La collaborazione pluriennale prevede la fornitura di 30 mln di m3/anno di biometano da scarti agricoli e zootecnici, destinato all'utilizzo nei siti industriali italiani del gruppo. L'iniziativa mira a ridurre le emissioni e diversificare le fonti energetiche, nonché a valorizzare il ruolo dell'economia circolare, collegando il settore agricolo ai comparti industriali hard-to-abate.
Siglato da CH4T una partnership pluriennale con Sasol Italy, ramo italiano del gruppo multinazionale Sasol, per il ritiro di 30 milioni di metri cubi annui di biometano destinato ai siti industriali di Sasol Italy.
L’accordo – come si legge in un comunicato stampa di CH4T – prevede il ritiro di biometano prodotto da diversi impianti del gruppo societario attraverso il trattamento di effluenti zootecnici e sottoprodotti agricoli non destinati al consumo umano, immesso nella rete nazionale del gas e contribuendo così alla progressiva sostituzione del gas naturale di origine fossile utilizzato nei processi industriali di Sasol Italy.
Riduzione delle emissioni e integrazione nella rete energetica
Il biometano fornito sarà conforme ai criteri di sostenibilità previsti dalla normativa europea vigente e permetterà una riduzione delle emissioni di CO2 nei siti industriali di Sasol Italy per circa 63.000 tonnellate annue.
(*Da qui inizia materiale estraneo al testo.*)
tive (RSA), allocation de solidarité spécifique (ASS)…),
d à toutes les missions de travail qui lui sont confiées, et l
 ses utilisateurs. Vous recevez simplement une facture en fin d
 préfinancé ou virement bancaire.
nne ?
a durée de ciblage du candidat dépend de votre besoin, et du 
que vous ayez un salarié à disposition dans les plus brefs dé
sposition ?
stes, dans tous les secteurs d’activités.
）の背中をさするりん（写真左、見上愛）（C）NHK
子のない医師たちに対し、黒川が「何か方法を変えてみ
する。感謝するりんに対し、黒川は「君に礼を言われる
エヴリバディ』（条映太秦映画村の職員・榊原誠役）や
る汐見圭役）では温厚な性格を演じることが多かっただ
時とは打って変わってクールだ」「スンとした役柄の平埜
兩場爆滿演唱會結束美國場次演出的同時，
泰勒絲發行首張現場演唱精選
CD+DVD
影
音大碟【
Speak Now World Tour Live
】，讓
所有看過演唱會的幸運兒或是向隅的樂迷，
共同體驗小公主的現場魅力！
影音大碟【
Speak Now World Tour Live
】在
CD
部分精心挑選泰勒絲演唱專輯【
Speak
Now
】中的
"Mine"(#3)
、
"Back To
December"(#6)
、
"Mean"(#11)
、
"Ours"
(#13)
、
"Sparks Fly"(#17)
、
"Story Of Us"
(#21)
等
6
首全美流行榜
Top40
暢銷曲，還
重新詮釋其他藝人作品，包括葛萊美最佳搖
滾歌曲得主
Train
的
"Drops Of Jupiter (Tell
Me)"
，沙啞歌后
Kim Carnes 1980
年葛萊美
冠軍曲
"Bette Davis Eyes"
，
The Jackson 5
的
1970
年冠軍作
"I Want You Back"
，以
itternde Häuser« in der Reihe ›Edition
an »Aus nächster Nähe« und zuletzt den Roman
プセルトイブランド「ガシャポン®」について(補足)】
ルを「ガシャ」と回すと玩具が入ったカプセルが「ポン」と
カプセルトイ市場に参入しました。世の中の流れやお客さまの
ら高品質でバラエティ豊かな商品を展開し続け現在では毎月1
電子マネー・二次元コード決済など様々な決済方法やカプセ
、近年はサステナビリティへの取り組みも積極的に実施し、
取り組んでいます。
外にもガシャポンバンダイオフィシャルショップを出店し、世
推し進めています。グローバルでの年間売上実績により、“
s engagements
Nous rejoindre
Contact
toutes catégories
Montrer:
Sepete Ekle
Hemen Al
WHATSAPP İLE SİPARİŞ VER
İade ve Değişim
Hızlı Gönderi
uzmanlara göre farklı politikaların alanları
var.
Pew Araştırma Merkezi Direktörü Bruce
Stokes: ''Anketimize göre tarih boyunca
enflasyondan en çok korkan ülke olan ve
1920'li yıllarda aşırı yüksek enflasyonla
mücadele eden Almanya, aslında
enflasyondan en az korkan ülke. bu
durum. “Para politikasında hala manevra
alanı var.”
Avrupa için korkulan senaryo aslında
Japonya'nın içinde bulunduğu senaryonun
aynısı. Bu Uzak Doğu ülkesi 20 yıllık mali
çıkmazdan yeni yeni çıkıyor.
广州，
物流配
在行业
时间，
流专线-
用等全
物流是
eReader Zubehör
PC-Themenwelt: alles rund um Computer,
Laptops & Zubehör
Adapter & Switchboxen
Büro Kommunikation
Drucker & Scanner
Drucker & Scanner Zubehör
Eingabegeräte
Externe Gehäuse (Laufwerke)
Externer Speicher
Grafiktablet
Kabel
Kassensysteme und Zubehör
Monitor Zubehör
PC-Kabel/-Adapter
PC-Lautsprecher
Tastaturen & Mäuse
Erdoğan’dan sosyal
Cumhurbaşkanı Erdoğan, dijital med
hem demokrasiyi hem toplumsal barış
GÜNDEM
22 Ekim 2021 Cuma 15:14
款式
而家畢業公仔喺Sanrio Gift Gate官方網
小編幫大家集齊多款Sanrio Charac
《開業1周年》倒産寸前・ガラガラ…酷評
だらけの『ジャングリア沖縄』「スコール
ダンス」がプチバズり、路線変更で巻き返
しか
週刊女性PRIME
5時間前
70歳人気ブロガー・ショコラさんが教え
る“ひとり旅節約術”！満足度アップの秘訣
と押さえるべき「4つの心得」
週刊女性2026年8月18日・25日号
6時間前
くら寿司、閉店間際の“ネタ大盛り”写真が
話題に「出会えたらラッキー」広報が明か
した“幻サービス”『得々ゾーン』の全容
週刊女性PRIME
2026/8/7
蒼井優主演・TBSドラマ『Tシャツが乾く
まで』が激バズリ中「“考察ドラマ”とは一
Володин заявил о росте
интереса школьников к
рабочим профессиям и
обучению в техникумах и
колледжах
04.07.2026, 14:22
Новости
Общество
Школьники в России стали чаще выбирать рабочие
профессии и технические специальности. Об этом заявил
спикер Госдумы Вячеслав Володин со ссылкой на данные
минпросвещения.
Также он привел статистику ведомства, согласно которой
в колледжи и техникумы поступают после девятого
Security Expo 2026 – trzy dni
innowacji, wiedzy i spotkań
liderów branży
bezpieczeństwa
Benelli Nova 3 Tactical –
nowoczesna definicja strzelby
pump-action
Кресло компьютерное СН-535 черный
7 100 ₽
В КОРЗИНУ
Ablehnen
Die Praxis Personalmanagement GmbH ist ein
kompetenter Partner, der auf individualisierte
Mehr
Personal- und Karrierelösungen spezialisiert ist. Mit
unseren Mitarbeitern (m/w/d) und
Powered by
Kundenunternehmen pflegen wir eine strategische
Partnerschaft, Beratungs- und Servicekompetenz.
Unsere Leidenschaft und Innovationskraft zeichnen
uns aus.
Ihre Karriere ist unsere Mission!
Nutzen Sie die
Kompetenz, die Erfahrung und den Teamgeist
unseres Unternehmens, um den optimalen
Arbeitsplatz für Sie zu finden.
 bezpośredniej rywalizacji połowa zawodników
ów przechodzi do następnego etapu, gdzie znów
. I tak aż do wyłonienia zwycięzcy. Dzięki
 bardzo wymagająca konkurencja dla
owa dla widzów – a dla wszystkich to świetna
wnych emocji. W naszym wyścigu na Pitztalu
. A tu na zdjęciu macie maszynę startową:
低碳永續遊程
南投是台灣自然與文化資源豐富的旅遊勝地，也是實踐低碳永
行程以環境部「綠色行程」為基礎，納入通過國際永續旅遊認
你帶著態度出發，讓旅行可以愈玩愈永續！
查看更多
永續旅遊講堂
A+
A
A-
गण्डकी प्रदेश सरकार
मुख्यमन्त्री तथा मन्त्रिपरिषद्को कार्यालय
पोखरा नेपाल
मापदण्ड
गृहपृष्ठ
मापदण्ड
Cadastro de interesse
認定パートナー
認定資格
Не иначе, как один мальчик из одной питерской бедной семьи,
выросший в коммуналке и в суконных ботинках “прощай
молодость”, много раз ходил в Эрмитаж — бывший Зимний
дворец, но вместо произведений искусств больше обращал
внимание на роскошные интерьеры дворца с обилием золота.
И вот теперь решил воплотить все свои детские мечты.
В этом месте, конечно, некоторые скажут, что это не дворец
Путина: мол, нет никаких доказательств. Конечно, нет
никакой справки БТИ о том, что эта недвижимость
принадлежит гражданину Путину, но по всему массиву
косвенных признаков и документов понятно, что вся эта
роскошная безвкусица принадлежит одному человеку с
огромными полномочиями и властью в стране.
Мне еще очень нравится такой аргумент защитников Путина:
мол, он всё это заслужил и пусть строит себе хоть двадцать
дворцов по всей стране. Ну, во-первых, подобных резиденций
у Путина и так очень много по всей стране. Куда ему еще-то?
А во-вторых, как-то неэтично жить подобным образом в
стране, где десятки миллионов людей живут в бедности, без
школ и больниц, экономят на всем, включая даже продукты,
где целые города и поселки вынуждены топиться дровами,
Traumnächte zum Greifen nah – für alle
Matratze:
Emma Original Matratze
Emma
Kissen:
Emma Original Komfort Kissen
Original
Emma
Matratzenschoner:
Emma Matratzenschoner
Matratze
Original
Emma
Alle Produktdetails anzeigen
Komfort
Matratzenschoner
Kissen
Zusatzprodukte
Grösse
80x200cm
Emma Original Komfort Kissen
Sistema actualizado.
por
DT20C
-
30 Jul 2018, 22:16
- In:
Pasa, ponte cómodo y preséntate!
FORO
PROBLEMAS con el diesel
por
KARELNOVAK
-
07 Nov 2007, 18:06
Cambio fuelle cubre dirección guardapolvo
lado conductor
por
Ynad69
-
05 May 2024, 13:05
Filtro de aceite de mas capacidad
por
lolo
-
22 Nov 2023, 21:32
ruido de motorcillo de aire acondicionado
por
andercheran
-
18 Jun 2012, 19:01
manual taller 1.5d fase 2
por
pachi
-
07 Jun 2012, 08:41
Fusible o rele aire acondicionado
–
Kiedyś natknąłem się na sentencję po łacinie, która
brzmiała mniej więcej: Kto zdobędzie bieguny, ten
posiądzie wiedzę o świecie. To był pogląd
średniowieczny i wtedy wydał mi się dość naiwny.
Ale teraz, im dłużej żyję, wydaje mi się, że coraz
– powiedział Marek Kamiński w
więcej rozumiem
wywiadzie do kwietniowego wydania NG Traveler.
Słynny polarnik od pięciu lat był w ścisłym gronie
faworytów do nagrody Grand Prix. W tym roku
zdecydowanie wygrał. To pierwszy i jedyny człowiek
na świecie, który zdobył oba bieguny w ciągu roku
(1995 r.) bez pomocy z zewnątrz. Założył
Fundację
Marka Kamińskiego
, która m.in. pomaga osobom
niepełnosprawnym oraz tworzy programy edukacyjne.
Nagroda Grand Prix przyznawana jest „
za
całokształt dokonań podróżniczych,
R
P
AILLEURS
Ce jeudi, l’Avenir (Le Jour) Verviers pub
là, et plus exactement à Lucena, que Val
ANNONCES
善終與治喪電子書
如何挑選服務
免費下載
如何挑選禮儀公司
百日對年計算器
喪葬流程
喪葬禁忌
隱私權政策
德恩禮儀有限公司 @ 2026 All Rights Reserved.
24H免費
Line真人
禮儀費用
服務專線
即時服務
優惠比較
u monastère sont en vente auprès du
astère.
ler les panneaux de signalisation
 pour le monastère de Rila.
L’intesa si inserisce nella strategia di Sasol Italy volta a diversificare le fonti di approvvigionamento energetico e ad aumentare l’utilizzo di vettori a minore intensità carbonica, in linea con il percorso di riduzione delle emissioni e con gli obiettivi di transizione energetica dei propri asset industriali in Italia.
L’utilizzo di biometano prodotto da matrici organiche di scarto valorizza, inoltre, i principi dell’economia circolare, creando un collegamento diretto tra il settore agricolo e la decarbonizzazione dei comparti industriali hard-to-abate, caratterizzati da elevati consumi energetici e difficoltà di elettrificazione.
Le dichiarazioni dei partner
"La collaborazione con Sasol Italy conferma il ruolo strategico del biometano come vettore chiave per la decarbonizzazione dei settori industriali ad alta intensità energetica. Questo accordo testimonia inoltre come il settore agricolo possa diventare un alleato fondamentale nella transizione dei comparti industriali più difficili da elettrificare", ha commentato Stefano Begnini, CEO di CH4T.
"Il biometano prodotto da effluenti zootecnici e sottoprodotti agricoli è una soluzione immediatamente disponibile che valorizza i principi dell’economia circolare e ci consente di coniugare obiettivi di sostenibilità, sicurezza degli approvvigionamenti e continuità operativa dei nostri siti industriali in Italia. È particolarmente significativo che il settore agricolo possa contribuire in modo così concreto alla decarbonizzazione di settori industriali hard to abate come il nostro", ha dichiarato Sebastiano Durante, Senior Manager Strategic Sourcing – Energy, Utilities & Emissions Europe di Sasol Italy.